According to the shills employed by or rooting for Google, here on HN and elsewhere on the internet, it's not silly: It is paramount.
See, it allows the request for www.google.com, including all of Google's tracking cookies, to fit inside one TCP-frame, causing a 5ms improvement in load time, and Google has evidence that this means they make more money.
Never mind the open, exploratory nature of the internet and how text-based protocols was what made the internet into what it is today. We're going to throw away all that which the internet has taught us about that because Google says we should.
This thing is fucked up beyond belief.
Edit: found a link to the IETF discussion about this:
It admits in plain sight that the only thing they care about with HTTP 2.0 is solving Google's massive-scale issues at the cost of everyone else:
> I finally admitted it was a dead end. At the moment the
challenges consist in feeding requests as fast as possible over high latency connections and processing them as fast as possible on load balancers
A good, open, self-documenting protocol didn't suit Google, so let's throw it away. It's a "dead end", after all.
I really disliked the following part: A client MAY immediately send HTTP/2.0 frames to a server that is known to support HTTP/2.0, after the connection header. [..] Prior support for HTTP/2.0 is not a strong signal that a given server will support HTTP/2.0 for future connections. (Section 3.4)
That means, whenever you open a new TCP connection to a http2 server, you must start with HTTP/1.1 and perform the Upgrade negotiation anew.
Making the spec require HTTP2 support on all servers of a cluster if at least one server supports it would have been much better, performance-wise.

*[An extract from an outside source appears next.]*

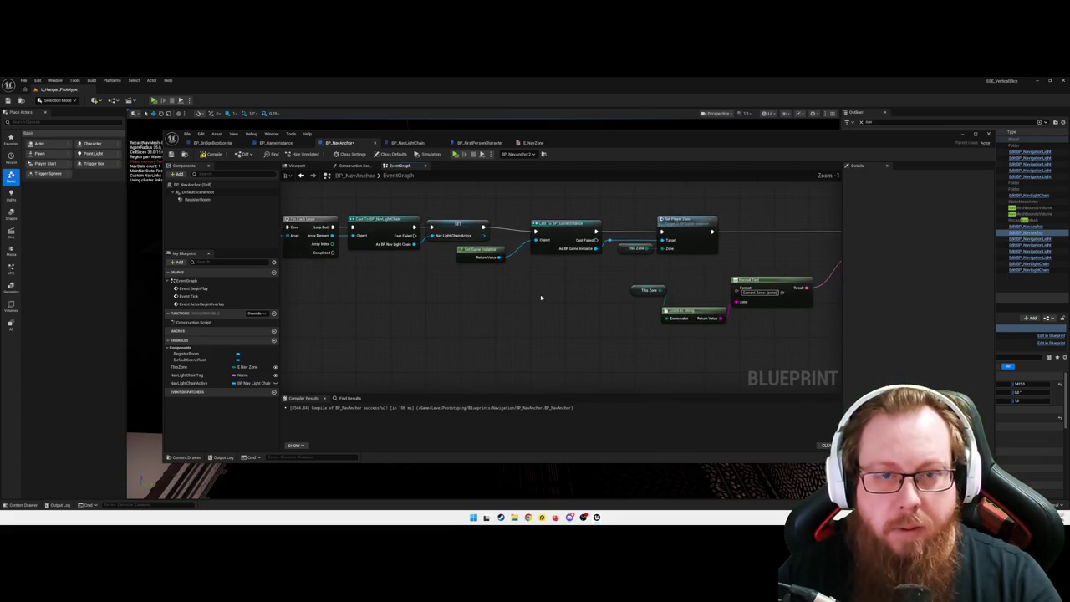
{"action": "left_click_drag", "start_coordinate": [584, 291], "coordinate": [490, 295]}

The only reason I see why they kept it is transparent proxies (if your browser is using an explicit proxy, it should be able to figure out if the proxy supports HTTP2).
Yes, but storing "supports HTTP2" for a given server for a given time after connecting to that server and negotiating the upgrade would also do the job.
One of the problems with HTTP 1.x is that it is stateless - every time you want something from a server, you treat it as if it is the first time you talk to it. I understand this is by design, but as a consequence we are transmitting all the same headers to the server all the time... which can be mitigated with HTTP2, except that we still need to do that (send all headers) and the HTTP2 upgrade, every time we open a new TCP socket to that server.
Hmm... I have a few scripts that do something like:
header($_SERVER['SERVER_PROTOCOL'] . ' 400 Bad Request');
Since I'm using SERVER_PROTOCOL, if I upgraded Nginx and it started to send HTTP/2.0 traffic to the server, would I need to rewrite this line? How would I send a specific status code using the new binary protocol?
A Microsoft employee is the editor on this document.
Also, how is binary protocol used to "reduce transparency" ? Its simply a different way of encoding, and once this takes off there will be a vast set of tools for analyzing http/2.0. The purpose of binary is to reduce data transmitted.
It's a rhetorical question. None of the leaks provide any evidence that Google actively cooperates with the NSA in any way. No evidence of equipment at Google data centers, no evidence of any kind of remote access for the NSA, other than the already existing legal channels.
The claim that Google had foreknowledge of PRISM, or worked with the NSA to build some kind of firehose for them is unsupportable given what we know, and is pure speculation on your part.
Thus, the claim of close cooperation with the NSA is frankly, ad hominem.
If we really want to get into the FYIs here, PRISM is not some network intrusion tool designed to siphon data away form large companies, it's just a stupid database where governmental agencies can throw their data obtained by either NSA letters, or a standard bench warrant.
Much like IAFIS is a standard database operated by the FBI.